A reflection from Dr Kate Hislop


As a new casual tutor at UWA in 1992 I had the opportunity to meet some of the inaugural landscape architecture cohort in their first year of studies, and remember many names and faces from then, including Peta-Maree Ashford (Bates) who we are now proud to see as AILA's National President. We were housed then in the 'Architecture' building custom-made for the school, adjacent to the Lawrence Wilson Art Gallery. By 1994 we had outgrown it and moved to our current premises on the Nedlands campus.

The thirty years of landscape architecture at UWA is a milestone worth recognising, not least because the graduates from the degree programs since the first completions in 1995 have indelibly shaped landscapes and the landscape architecture profession in WA and beyond. The alliance we enjoy here between academy and profession is special and brings great value to our program, our students, and our graduates. This LA30 celebration is, importantly, a way of sharing our intersecting journeys and achievements.

Graduates from our program are far flung – from Broome to the South-West, to Sydney, and Berkleigh. They are practitioners, academics, advocates. And they share a common grounding in the central role played by design as a poetic, propositional and pragmatic force in the conceptualisation of landscapes across micro and macro scales; in urban, regional and remote environments. The design paradigm continues to distinguish the education and practice of landscape architecture from allied fields also associated with the planning, planting and maintenance of the landscape environment. Those educated here have enjoyed and complemented the emphasis placed not only on design, but also theory and, of increasing importance in today's circumstances, on culture, care for Country, and the sharing of space. Biodiversity, urban ecology, blue-green infrastructure, and the opportunities for urban greening are increasingly permeating parlance, curriculum, and research.

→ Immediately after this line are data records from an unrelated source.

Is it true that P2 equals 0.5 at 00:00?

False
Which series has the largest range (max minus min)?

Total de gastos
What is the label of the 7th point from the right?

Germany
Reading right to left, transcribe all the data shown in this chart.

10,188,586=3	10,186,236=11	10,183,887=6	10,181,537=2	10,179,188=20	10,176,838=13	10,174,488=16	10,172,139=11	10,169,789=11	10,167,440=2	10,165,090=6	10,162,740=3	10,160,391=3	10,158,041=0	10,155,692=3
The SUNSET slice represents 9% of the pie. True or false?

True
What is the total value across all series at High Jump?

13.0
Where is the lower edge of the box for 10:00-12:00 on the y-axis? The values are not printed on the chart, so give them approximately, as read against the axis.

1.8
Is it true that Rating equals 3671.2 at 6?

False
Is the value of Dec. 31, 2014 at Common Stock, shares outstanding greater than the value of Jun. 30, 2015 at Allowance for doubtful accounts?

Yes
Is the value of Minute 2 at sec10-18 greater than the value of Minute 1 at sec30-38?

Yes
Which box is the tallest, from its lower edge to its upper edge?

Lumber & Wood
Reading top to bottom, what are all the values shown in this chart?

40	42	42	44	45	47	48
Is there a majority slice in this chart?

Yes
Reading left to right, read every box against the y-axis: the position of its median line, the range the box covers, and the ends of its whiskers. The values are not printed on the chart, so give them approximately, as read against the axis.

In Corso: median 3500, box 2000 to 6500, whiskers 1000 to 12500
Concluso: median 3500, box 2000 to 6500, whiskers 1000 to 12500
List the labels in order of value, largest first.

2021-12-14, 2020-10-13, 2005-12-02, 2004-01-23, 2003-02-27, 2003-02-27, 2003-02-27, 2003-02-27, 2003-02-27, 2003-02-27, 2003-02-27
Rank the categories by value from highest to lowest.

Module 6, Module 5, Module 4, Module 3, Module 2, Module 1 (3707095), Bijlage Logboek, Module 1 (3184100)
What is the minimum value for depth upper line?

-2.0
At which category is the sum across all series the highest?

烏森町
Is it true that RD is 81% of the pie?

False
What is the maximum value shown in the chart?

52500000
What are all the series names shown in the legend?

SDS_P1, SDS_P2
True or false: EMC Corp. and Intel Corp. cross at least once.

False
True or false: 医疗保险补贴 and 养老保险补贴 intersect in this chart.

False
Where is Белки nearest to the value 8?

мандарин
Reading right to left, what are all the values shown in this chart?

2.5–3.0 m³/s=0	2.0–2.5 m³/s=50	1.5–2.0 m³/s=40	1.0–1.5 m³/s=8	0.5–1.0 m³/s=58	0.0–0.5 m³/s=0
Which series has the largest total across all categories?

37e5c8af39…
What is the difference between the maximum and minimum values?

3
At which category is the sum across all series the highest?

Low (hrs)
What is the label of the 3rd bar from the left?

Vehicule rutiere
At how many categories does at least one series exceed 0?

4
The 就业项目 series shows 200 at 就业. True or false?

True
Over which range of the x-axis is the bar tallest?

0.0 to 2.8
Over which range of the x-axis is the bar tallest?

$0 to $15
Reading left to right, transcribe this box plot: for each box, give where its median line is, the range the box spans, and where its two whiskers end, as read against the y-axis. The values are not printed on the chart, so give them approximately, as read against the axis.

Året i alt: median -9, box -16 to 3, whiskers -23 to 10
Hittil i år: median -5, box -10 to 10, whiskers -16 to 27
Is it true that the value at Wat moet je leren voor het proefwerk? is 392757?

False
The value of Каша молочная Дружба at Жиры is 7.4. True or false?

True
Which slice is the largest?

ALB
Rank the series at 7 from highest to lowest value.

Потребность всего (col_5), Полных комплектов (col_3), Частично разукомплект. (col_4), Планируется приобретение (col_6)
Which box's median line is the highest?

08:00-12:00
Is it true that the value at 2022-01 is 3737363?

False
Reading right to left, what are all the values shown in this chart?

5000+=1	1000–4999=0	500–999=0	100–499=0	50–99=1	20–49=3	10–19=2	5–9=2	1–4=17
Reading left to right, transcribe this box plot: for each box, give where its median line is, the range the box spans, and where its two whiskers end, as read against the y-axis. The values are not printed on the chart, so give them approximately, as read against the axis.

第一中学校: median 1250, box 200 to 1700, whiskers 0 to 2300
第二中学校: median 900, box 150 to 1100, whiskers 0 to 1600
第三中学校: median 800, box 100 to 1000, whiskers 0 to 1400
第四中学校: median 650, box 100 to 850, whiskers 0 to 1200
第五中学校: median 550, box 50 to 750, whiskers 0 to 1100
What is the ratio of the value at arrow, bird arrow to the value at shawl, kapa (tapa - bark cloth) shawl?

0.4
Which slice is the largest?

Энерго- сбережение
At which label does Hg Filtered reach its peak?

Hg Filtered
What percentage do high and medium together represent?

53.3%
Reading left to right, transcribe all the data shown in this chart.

It has been a privilege as Dean over the past six years to see the program through two professional accreditations (in 2017 and 2022), to welcome new staff to the team, to witness growth in the diversity of the student cohort, and success in PhD enrolments and completions. At postgraduate level the program is offering Focus Areas in allied fields (BIM, GIS, Urban Design), and strengthening students’ appetites for projects engaging with research through design. The promise of disciplinary cross-over and collaboration is increasingly being realised in recent years, with Landscape Architecture staff and students working alongside those in Architecture, Urban Design, and Fine Arts, as well as in Geography and Science disciplines outside the bounds of the school. The course continues to have strong local focus and engagement – with a wide range of communities, balanced alongside broad outward-looking interests and connections, from Arizona to Nanjing.

So, what next?

Plenty of challenges have been weathered over the three decades, not least the UWA (in 2012) and sector-wide shift in course structure from the four-year Bachelor of Landscape Architecture to the 3+2 model of Bachelor-plus-Masters. Institutional change will be inevitable and ongoing. Flexibility in educational models and diversifying of offerings will be a feature of the next decade; in this School – housing a suite of built environment disciplines – cross-disciplinary studies will continue to provide students variety and choice in the courses they take and the careers they build. AI is in the mix as well, to keep educators and practitioners on their toes. Human imagination will still be a powerful point of difference. So many of the pressing environmental, social and cultural challenges preoccupying the world enter the domain of Landscape Architects, and we are dedicated to the opportunities that education brings to prepare for and transform futures. Thirty years is a generation – it gives us pause to think about the next one, and what we collectively want to make of it.